As part of the round, Lupa Systems' Ben FitzGerald has joined Synthetaic's Board of Directors. Booz Allen Hamilton, Esri and TitleTown were also among the backers.

The company, which provides end-to-end AI solutions, said it plans to use the funds to scale its RAIC (Rapid Automatic Image Categorization) platform as well as to help secure strategic partnerships.

Synthetaic suggests its platform can rapidly train and deploy AI models that outperform the speed and accuracy of traditional approaches to build models in minutes.

Synthetaic is working with the U.S. Air Force and National Geographic, among others.

Using AI to classify single cells

Deepcell, which is developing AI-powered single cell classification systems, has raised $73 million in series B funding.

Koch Disruptive Technologies led the round, which included investments from Bridger Healthcare, Horizons Ventures and Jeff Dean, head of Google Brain.

Deepcell’s platform uses AI, proprietary microfluidics, high resolution optics and a growing cell atlas with over one billion images to analyze and sort cells based on visual features. According to the Silicon Valley-based startup, this allows researchers to characterize and gain new insights from single cells at levels of resolution previously unseen with other ‘-omics’ based tools.

The newly secured funding will be used to continue product development as well as plans for early commercial introduction.

The series B financing brings Deepcell’s overall funding to nearly $100 million since the company was founded in 2017.

Supply chain startup looks for European expansion

Flowlity, a French startup developing AII-based supply chain solutions, has raised $5.2 million in funding, led by Fortino Capital.

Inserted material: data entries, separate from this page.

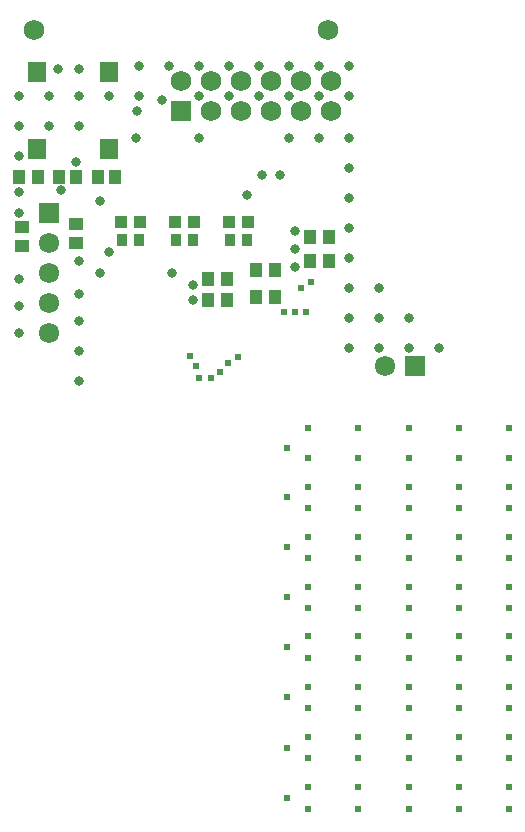
<source format=gts>
G04*
G04 #@! TF.GenerationSoftware,Altium Limited,Altium Designer,20.0.14 (345)*
G04*
G04 Layer_Color=8388736*
%FSLAX25Y25*%
%MOIN*%
G70*
G01*
G75*
%ADD13R,0.04343X0.04737*%
%ADD14R,0.03950X0.04737*%
%ADD15R,0.06312X0.06706*%
%ADD16R,0.04737X0.04343*%
%ADD17R,0.03950X0.03950*%
%ADD18R,0.03556X0.04343*%
%ADD19C,0.06800*%
%ADD20C,0.06784*%
%ADD21R,0.06784X0.06784*%
%ADD22R,0.06902X0.06902*%
%ADD23C,0.06902*%
%ADD24R,0.06784X0.06784*%
%ADD25C,0.02400*%
%ADD26C,0.03200*%
D13*
X28850Y-58000D02*
D03*
X35150D02*
D03*
X12850Y-61000D02*
D03*
X19150D02*
D03*
X12850Y-68000D02*
D03*
X19150D02*
D03*
X28850Y-67000D02*
D03*
X35150D02*
D03*
X46850Y-55000D02*
D03*
X53150D02*
D03*
X-50150Y-27000D02*
D03*
X-43850D02*
D03*
X46850Y-47000D02*
D03*
X53150D02*
D03*
D14*
X-36953Y-27000D02*
D03*
X-31047D02*
D03*
X-18047D02*
D03*
X-23953D02*
D03*
D15*
X-44000Y7795D02*
D03*
Y-17795D02*
D03*
X-20000Y7795D02*
D03*
Y-17795D02*
D03*
D16*
X-31000Y-49150D02*
D03*
Y-42850D02*
D03*
X-49000Y-43850D02*
D03*
Y-50150D02*
D03*
D17*
X8150Y-42000D02*
D03*
X1850D02*
D03*
X-9850D02*
D03*
X-16150D02*
D03*
X26150D02*
D03*
X19850D02*
D03*
D18*
X-10244Y-48000D02*
D03*
X-15756D02*
D03*
X7756D02*
D03*
X2244D02*
D03*
X20244D02*
D03*
X25756D02*
D03*
D19*
X-45000Y22000D02*
D03*
X53000D02*
D03*
D20*
X72000Y-90000D02*
D03*
X-40000Y-79000D02*
D03*
Y-69000D02*
D03*
Y-59000D02*
D03*
Y-49000D02*
D03*
D21*
X82000Y-90000D02*
D03*
D22*
X4000Y-5000D02*
D03*
D23*
X14000D02*
D03*
X24000D02*
D03*
X34000D02*
D03*
X44000D02*
D03*
X54000D02*
D03*
X4000Y5000D02*
D03*
X14000D02*
D03*
X24000D02*
D03*
X34000D02*
D03*
X44000D02*
D03*
X54000D02*
D03*
D24*
X-40000Y-39000D02*
D03*
D25*
X38100Y-72000D02*
D03*
X46284Y-204236D02*
D03*
X9000Y-90000D02*
D03*
X10000Y-94000D02*
D03*
X14000D02*
D03*
X6800Y-86700D02*
D03*
X17000Y-92000D02*
D03*
X19600Y-89200D02*
D03*
X23000Y-87000D02*
D03*
X45500Y-72000D02*
D03*
X47200Y-62200D02*
D03*
X44000Y-64000D02*
D03*
X42000Y-72000D02*
D03*
X39283Y-217314D02*
D03*
Y-150574D02*
D03*
Y-167200D02*
D03*
X46284Y-120949D02*
D03*
X62988D02*
D03*
X113102D02*
D03*
X96398D02*
D03*
X79693D02*
D03*
X62989Y-110634D02*
D03*
X113103D02*
D03*
X96399D02*
D03*
X79694D02*
D03*
X46284D02*
D03*
X79694Y-180276D02*
D03*
X96399D02*
D03*
X113103D02*
D03*
X113102Y-170827D02*
D03*
X39283Y-117322D02*
D03*
X96399Y-130398D02*
D03*
X46284D02*
D03*
X62989D02*
D03*
X79694D02*
D03*
X113103D02*
D03*
X46284Y-137575D02*
D03*
X62988D02*
D03*
X113102D02*
D03*
X96398D02*
D03*
X79693D02*
D03*
X39283Y-133948D02*
D03*
X96399Y-147024D02*
D03*
X46284D02*
D03*
X62989D02*
D03*
X79694D02*
D03*
X113103D02*
D03*
X46284Y-154201D02*
D03*
X62988D02*
D03*
X113102D02*
D03*
X96398D02*
D03*
X79693D02*
D03*
X96399Y-163650D02*
D03*
X46284D02*
D03*
X62989D02*
D03*
X79694D02*
D03*
X113103D02*
D03*
X62988Y-170827D02*
D03*
X96398D02*
D03*
X79693D02*
D03*
X46284Y-180276D02*
D03*
X113102Y-187531D02*
D03*
X96398D02*
D03*
X79693D02*
D03*
X62989Y-180276D02*
D03*
X62988Y-187531D02*
D03*
X113103Y-196980D02*
D03*
X113102Y-204236D02*
D03*
X96399Y-196980D02*
D03*
X96398Y-204236D02*
D03*
X79693D02*
D03*
X62989Y-196980D02*
D03*
X62988Y-204236D02*
D03*
X46284Y-196980D02*
D03*
X113103Y-213685D02*
D03*
X113102Y-220941D02*
D03*
X96399Y-213685D02*
D03*
X96398Y-220941D02*
D03*
X79694Y-213685D02*
D03*
X79693Y-220941D02*
D03*
X62989Y-213685D02*
D03*
X62988Y-220941D02*
D03*
X46284D02*
D03*
X46284Y-213685D02*
D03*
X113103Y-230390D02*
D03*
X113102Y-237646D02*
D03*
X96399Y-230390D02*
D03*
X96398Y-237646D02*
D03*
X79694Y-230390D02*
D03*
X79693Y-237646D02*
D03*
X62989Y-230390D02*
D03*
X62988Y-237646D02*
D03*
X46284D02*
D03*
X46284Y-230390D02*
D03*
X79694Y-196980D02*
D03*
X46284Y-187531D02*
D03*
X39283Y-183904D02*
D03*
Y-200609D02*
D03*
Y-234018D02*
D03*
X46284Y-170827D02*
D03*
D26*
X40000Y-14000D02*
D03*
X42000Y-45000D02*
D03*
Y-57000D02*
D03*
X31000Y-26500D02*
D03*
X26000Y-33000D02*
D03*
X37000Y-26500D02*
D03*
X60000Y-64000D02*
D03*
X-23000Y-59000D02*
D03*
X-36000Y-31500D02*
D03*
X-31000Y-22000D02*
D03*
X-23000Y-35000D02*
D03*
X-30000Y-95000D02*
D03*
Y-85000D02*
D03*
Y-75000D02*
D03*
Y-66000D02*
D03*
Y-55000D02*
D03*
X-37000Y9000D02*
D03*
X-30000D02*
D03*
X-50000Y-39000D02*
D03*
Y-32000D02*
D03*
Y-79000D02*
D03*
Y-70000D02*
D03*
Y-61000D02*
D03*
Y-20000D02*
D03*
X-30000Y-10000D02*
D03*
X-40000D02*
D03*
X-50000D02*
D03*
X-30000Y0D02*
D03*
X-40000D02*
D03*
X-50000D02*
D03*
X-20000D02*
D03*
X-10000D02*
D03*
X60000D02*
D03*
Y10000D02*
D03*
X50000D02*
D03*
X-10000D02*
D03*
X0D02*
D03*
X40000D02*
D03*
X30000D02*
D03*
X20000D02*
D03*
X10000D02*
D03*
Y0D02*
D03*
X20000D02*
D03*
X30000D02*
D03*
X40000D02*
D03*
X50000D02*
D03*
X90000Y-84000D02*
D03*
X80000Y-74000D02*
D03*
Y-84000D02*
D03*
X70000Y-64000D02*
D03*
Y-74000D02*
D03*
Y-84000D02*
D03*
X60000D02*
D03*
Y-74000D02*
D03*
Y-54000D02*
D03*
Y-44000D02*
D03*
Y-34000D02*
D03*
Y-24000D02*
D03*
X-10816Y-5000D02*
D03*
X-11000Y-14000D02*
D03*
X10000D02*
D03*
X60000D02*
D03*
X50000D02*
D03*
X-2500Y-1500D02*
D03*
X1000Y-59000D02*
D03*
X-20000Y-52000D02*
D03*
X8000Y-63000D02*
D03*
Y-68000D02*
D03*
X41700Y-51000D02*
D03*
M02*

</source>
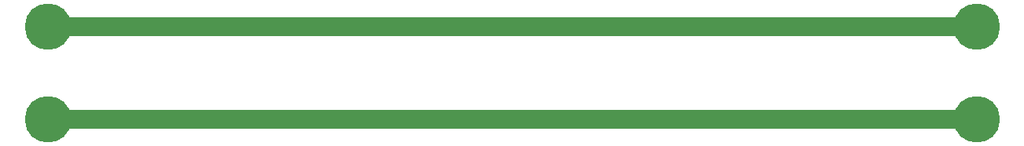
<source format=gbr>
G04 Two_conductor_PCB*
%FSLAX32Y32*%
%MOMM*%
%ADD10C,5.00*%
%ADD11C,2.00*%
D10*
*G01
X-05000Y-00500D02*
X-05000Y-00500D03*
X05000Y-00500D03*
X05000Y00500D03*
X-05000Y00500D03*
D11*
X-05000Y-00500D02*
X05000Y-00500D01*
X-05000Y00500D02*
X05000Y00500D01*
M02*

</source>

The company said it plans to use the funds to expand in Europe, as well as to further develop its technologies. Flowlity is also hoping to expand its current team of 30 employees to around 50 by the end of the year.

Flowlity’s platform enables brands to reduce waste across the entire supply chain.

The likes of Bosch, Saint-Gobain and Miba are already using its AI tools. French retailer La Redoute has used Flowlity’s software to reduce its inventory by 40%, the company claimed upon announcement.

Peter Schram, former senior director analyst at Gartner, and Edouard Fourcade, former managing director EMEA at Anaplan, recently joined the company’s board.